Every time Beck and Drew pranked her as a teen, I'd laugh a little and she'd be pissed. She'd say I was choosing their side of some unspoken feud between them. I learned pretty quickly to not laugh no matter how funny it was, and some of the things they did to her were really funny. Like vodka in her water bottle.
"I'm not choosing a side, babe. You know how much I've liked your brother. He's lonely, and he had no one to talk to, so he started talking to me. We hit it off, and now..." I shrugged one shoulder and hated myself for lying to her. That wasn't at all how it went, but she had to believe that. She had to know Beck had a heart and was a good man, because he was. I had to sell that to her.
She scoffed and dropped her head, staring into her food dish. I knew she couldn't fathom us actually dating because she saw him very differently than I did. Of course she would; they were siblings.
"You don't see it, do you?" Cici's forehead crinkled in frustration.

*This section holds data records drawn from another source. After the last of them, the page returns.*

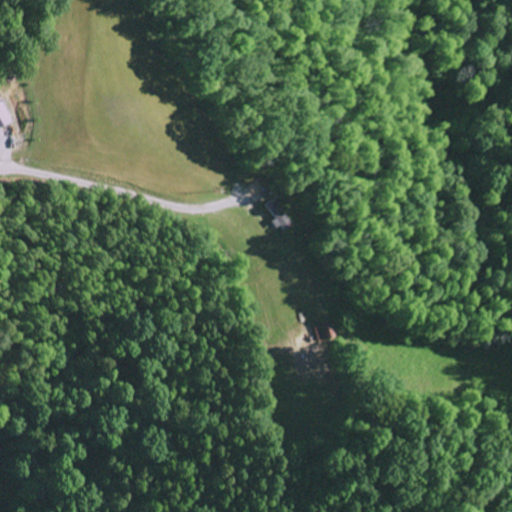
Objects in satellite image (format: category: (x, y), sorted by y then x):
building: (4, 117)
building: (272, 215)
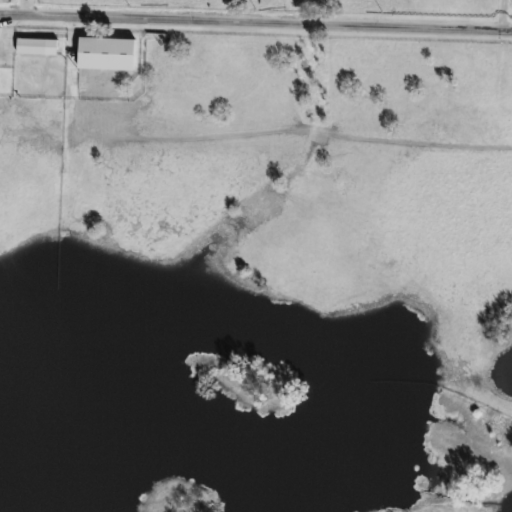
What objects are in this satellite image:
road: (21, 7)
road: (499, 14)
road: (255, 22)
road: (5, 38)
building: (34, 45)
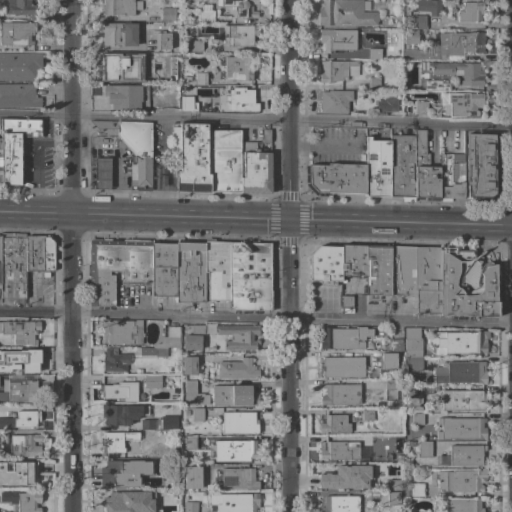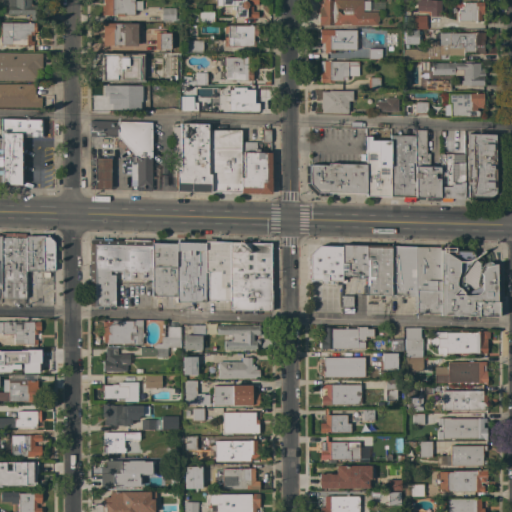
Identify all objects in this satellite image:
building: (18, 7)
building: (22, 7)
building: (118, 7)
building: (120, 7)
building: (240, 7)
building: (427, 7)
building: (429, 7)
building: (241, 8)
building: (470, 11)
building: (468, 12)
building: (343, 13)
building: (346, 13)
building: (168, 15)
building: (203, 17)
building: (413, 20)
building: (413, 29)
building: (15, 33)
building: (16, 33)
building: (117, 34)
building: (120, 34)
building: (240, 35)
building: (236, 36)
building: (411, 36)
building: (336, 40)
building: (338, 40)
building: (160, 41)
building: (162, 42)
building: (459, 42)
building: (195, 45)
building: (448, 46)
building: (372, 53)
building: (376, 53)
road: (69, 59)
building: (19, 66)
building: (19, 66)
building: (120, 66)
building: (126, 66)
building: (170, 68)
building: (237, 68)
building: (240, 68)
building: (213, 69)
building: (335, 70)
building: (337, 70)
building: (459, 72)
building: (460, 72)
building: (200, 78)
building: (373, 83)
building: (435, 84)
building: (436, 84)
building: (18, 95)
building: (17, 96)
building: (137, 98)
building: (134, 99)
building: (244, 99)
building: (242, 100)
building: (333, 101)
building: (335, 101)
building: (186, 103)
building: (463, 103)
building: (389, 104)
building: (391, 104)
building: (461, 105)
building: (418, 107)
building: (420, 108)
building: (406, 109)
road: (290, 111)
road: (35, 116)
road: (290, 123)
building: (101, 129)
building: (265, 136)
road: (322, 143)
building: (130, 144)
building: (13, 146)
building: (15, 146)
building: (136, 150)
building: (189, 157)
building: (191, 157)
building: (133, 160)
building: (224, 160)
building: (225, 161)
building: (375, 165)
building: (479, 165)
building: (377, 166)
road: (70, 167)
building: (401, 167)
building: (440, 168)
building: (255, 169)
building: (0, 170)
building: (424, 170)
building: (100, 173)
building: (102, 173)
building: (254, 173)
building: (333, 178)
building: (336, 178)
building: (450, 178)
road: (35, 215)
road: (180, 219)
traffic signals: (290, 222)
road: (401, 224)
building: (33, 253)
building: (46, 254)
building: (0, 260)
building: (22, 260)
building: (352, 260)
building: (325, 264)
building: (12, 265)
building: (351, 266)
building: (115, 267)
building: (147, 268)
building: (163, 269)
building: (216, 270)
building: (377, 270)
building: (402, 271)
building: (189, 272)
building: (238, 274)
building: (249, 276)
building: (427, 279)
building: (441, 281)
building: (466, 286)
building: (345, 301)
building: (347, 301)
road: (255, 317)
building: (196, 329)
building: (19, 331)
building: (21, 331)
building: (120, 332)
building: (121, 332)
building: (238, 336)
building: (239, 336)
building: (341, 337)
building: (169, 338)
building: (193, 338)
building: (343, 338)
building: (189, 342)
building: (412, 342)
building: (457, 342)
building: (459, 342)
building: (162, 343)
building: (396, 344)
building: (410, 349)
building: (174, 350)
building: (153, 351)
building: (112, 360)
building: (114, 360)
building: (18, 361)
building: (386, 361)
building: (387, 361)
building: (22, 363)
road: (71, 364)
building: (413, 364)
building: (187, 365)
building: (188, 365)
road: (290, 367)
building: (341, 367)
building: (342, 367)
building: (235, 369)
building: (237, 369)
building: (138, 371)
building: (459, 372)
building: (460, 373)
building: (182, 378)
building: (150, 381)
building: (152, 381)
building: (17, 386)
building: (390, 390)
building: (20, 391)
building: (118, 391)
building: (120, 391)
building: (435, 392)
building: (192, 394)
building: (192, 394)
building: (338, 394)
building: (232, 395)
building: (340, 395)
building: (234, 396)
building: (413, 398)
building: (461, 400)
building: (462, 400)
building: (432, 408)
building: (121, 413)
building: (120, 414)
building: (197, 414)
building: (367, 415)
building: (21, 419)
building: (26, 419)
building: (417, 419)
building: (237, 422)
building: (239, 422)
building: (332, 424)
building: (334, 424)
building: (147, 425)
building: (461, 428)
building: (462, 428)
building: (117, 440)
building: (118, 442)
building: (190, 442)
building: (187, 443)
building: (411, 443)
building: (23, 445)
building: (22, 446)
building: (423, 448)
building: (425, 449)
building: (233, 450)
building: (233, 450)
building: (336, 450)
building: (171, 451)
building: (337, 451)
building: (463, 455)
building: (466, 455)
building: (120, 470)
building: (392, 470)
building: (106, 471)
building: (130, 472)
building: (17, 473)
building: (17, 473)
building: (190, 477)
building: (192, 477)
building: (343, 477)
building: (237, 479)
building: (239, 479)
building: (459, 481)
building: (461, 481)
building: (154, 482)
building: (416, 490)
building: (406, 492)
building: (392, 498)
building: (393, 498)
building: (22, 500)
building: (21, 501)
building: (126, 501)
building: (233, 502)
building: (234, 502)
building: (338, 504)
building: (339, 504)
building: (461, 505)
building: (463, 505)
building: (188, 506)
building: (190, 507)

"See what?" I set the coffee cup down and waited for her to explain. She would certainly have some new revelation for me that would be aimed at convincing me I was doing something wrong or believing a lie. I just refused to believe her.
A car passed by again, whipping my loose hair around. I tucked it behind my ear as she steadied her almost-empty coffee cup on the table. Then she continued.
"He's just like your ex."
Confused, I asked, "Kevin? How's that?" Kevin was the absolute worst--emotionally controlling and manipulative, and physically abusive. I let him "accidentally" hit me once, but when he did it a second time I left. Unfortunately it was after some other events that transpired that nearly destroyed me. Things I never wanted to think about again.
Beck was nothing like that.
"Yeah, Kevin.... Nev, Beck is going to ruin you. He's going to control your life down to what you wear and where you go--"
"You're wrong." I cut her off and felt my temper rising. My natural inclination toward positivity, optimism, and joy was being challenged. "Beck isn't like that. And you have to stop thinking about him like that. You are projecting your hurts onto him now."
Cici rolled her eyes at me and looked like she might get up and leave, her hand resting on the table, feet tucked under her chair. Then she let her shoulders slump again. "Alright, so maybe him being my big brother made me jaded against his ability to treat a woman correctly, but I have good reason to believe that."
None of this discussion was getting us anywhere closer to the idea of her and Beck being on speaking terms again. So I changed the subject. "If anyone's like Kevin it's Jeremy. I'm starving. This stupid diet plan he has me on is killing me." My stomach rumbled in a chorus of agreement and I covered my face and planted my elbows on the table. I was constantly nauseous and always tired too. I hated it. I wanted a different career if this was all modeling was about.
"What?" she asked, relaxing a bit. She pulled my hands away from my face and looked at me closely for the first time today. "Are you eating?"